In a recent decision, the two-judge bench of the Supreme Court comprising of Justice A.K. Sikri and Justice A.M. Sapre held that provisions of Section 5 of the Limitation Act, 1963, are not applicable in respect of revision petitions filed in the high court under Section 81 of the Assam Value Added Tax Act, 2003.

In the instant case, the appellant, M/s Patel Brothers, approached the apex Court against the order of the High Court wherein the Court rejected the plea of condonation of delay of 335 days and held that there is no provision for condoning delay beyond 60 days of statutory time limit for filing revision under the Act.

Concurring with the findings of the High Court, the bench noted that as per s. 84, only sections 4 and 12 of the Limitation Act are applicable to the VAT proceedings,which is would specifically reveal the legislative intention to exclude the other provisions including s. 5 of the Limitation Act.

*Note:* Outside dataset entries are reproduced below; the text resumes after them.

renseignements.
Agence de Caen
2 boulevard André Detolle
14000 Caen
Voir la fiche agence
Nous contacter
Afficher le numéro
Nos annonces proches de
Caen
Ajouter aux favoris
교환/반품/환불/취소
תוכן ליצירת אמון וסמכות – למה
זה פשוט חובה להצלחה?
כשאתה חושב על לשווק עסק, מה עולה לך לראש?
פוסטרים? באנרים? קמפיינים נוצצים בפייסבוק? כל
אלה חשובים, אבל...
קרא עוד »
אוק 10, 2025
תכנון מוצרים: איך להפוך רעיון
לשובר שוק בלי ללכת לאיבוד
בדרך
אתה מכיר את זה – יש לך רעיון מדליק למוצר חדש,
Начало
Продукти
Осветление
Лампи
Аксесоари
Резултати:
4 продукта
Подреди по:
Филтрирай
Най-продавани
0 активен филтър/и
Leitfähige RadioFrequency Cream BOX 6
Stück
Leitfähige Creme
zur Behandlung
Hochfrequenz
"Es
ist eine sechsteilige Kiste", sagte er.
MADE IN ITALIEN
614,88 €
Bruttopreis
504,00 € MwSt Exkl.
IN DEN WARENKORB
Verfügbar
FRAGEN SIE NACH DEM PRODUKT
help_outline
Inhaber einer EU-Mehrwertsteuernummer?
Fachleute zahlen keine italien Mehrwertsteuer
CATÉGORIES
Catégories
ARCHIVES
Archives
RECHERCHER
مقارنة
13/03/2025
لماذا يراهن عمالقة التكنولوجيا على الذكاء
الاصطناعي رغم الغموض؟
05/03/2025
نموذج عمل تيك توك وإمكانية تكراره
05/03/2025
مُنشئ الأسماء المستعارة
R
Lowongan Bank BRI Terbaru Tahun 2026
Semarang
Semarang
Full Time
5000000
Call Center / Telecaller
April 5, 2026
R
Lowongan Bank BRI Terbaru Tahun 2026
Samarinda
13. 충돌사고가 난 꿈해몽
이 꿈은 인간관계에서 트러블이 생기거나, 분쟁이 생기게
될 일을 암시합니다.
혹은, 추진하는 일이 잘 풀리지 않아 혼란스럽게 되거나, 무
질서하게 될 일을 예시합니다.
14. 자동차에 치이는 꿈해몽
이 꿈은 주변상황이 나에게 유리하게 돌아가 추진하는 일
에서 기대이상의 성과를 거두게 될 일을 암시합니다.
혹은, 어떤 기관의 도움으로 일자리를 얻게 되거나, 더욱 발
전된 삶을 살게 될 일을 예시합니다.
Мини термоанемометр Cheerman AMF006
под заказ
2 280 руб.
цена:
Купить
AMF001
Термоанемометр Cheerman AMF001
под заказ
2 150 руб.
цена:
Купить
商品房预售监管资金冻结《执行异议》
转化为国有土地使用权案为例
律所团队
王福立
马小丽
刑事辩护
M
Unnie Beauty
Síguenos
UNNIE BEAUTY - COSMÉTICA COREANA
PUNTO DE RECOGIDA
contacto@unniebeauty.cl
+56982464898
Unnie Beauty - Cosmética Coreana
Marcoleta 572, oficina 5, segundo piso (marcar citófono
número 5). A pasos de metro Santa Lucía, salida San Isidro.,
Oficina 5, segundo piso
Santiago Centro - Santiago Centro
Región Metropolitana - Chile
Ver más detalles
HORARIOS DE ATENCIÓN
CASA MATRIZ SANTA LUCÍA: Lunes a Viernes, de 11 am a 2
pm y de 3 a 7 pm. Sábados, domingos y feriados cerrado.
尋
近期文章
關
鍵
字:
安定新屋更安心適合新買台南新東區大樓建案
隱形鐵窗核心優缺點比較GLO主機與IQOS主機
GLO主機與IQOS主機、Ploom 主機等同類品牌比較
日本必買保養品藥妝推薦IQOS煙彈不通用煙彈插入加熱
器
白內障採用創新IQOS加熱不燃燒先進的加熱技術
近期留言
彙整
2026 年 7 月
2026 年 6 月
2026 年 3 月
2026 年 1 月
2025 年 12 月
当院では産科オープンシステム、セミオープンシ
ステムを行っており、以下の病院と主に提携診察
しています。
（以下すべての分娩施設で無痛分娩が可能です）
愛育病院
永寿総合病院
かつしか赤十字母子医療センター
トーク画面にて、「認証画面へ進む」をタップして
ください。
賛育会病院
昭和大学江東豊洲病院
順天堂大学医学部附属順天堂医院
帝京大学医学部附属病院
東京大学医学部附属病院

“In the instant case, we find that Section 84 of the VAT Act made only Sections 4 and 12 of the Limitation Act applicable to the proceedings under the VAT Act.The apparent legislative intent, which can be clearly evinced, is to exclude other provisions, including Section 5 of the Limitation Act.

“Section 29(2) stipulates that in the absence of any express provision in a special law, provisions of Sections 4 to 24 of the Limitation Act would apply. If the intention of the legislature was to make Section 5, or for that matter, other provisions of the Limitation Act applicable to the proceedings under the VAT Act, there was no necessity to make specific provision like Section 84 thereby making only Sections 4 and 12 of the Limitation Act applicable to such proceedings, inasmuch as these two Sections would also have become applicable by virtue of Section 29(2) of the Limitation Act. It is, thus, clear that the Legislature intended only Sections 4 and 12 of the Limitation Act, out of Sections 4 to 24 of the said Act, applicable under the VAT Act thereby excluding the applicability of the other provisions.”

Rejecting the contention of the appellant that the ratio laid down in Mangu Ram is applicable in the instant case, the bench clarified that the said decision is not applicable to the instant case since the VAT Act is a complete code not only laying down the forum but also prescribing the time limit within which each forum would be competent to entertain the appeal or revision.

“The underlying object of the Act appears to be not only to shorten the length of the proceedings initiated under the different provisions contained therein, but also to ensure finality of the decision made there under. The fact that the period of limitation described therein has been equally made applicable to the assessee as well as the revenue lends ample credence to such a conclusion. We,therefore, unhesitantly hold that the application of Section 5 of the Limitation Act, 1963 to a proceeding under Section 81(1) of the VAT Act stands excluded by necessary implication, by virtue of the language employed in section 84.”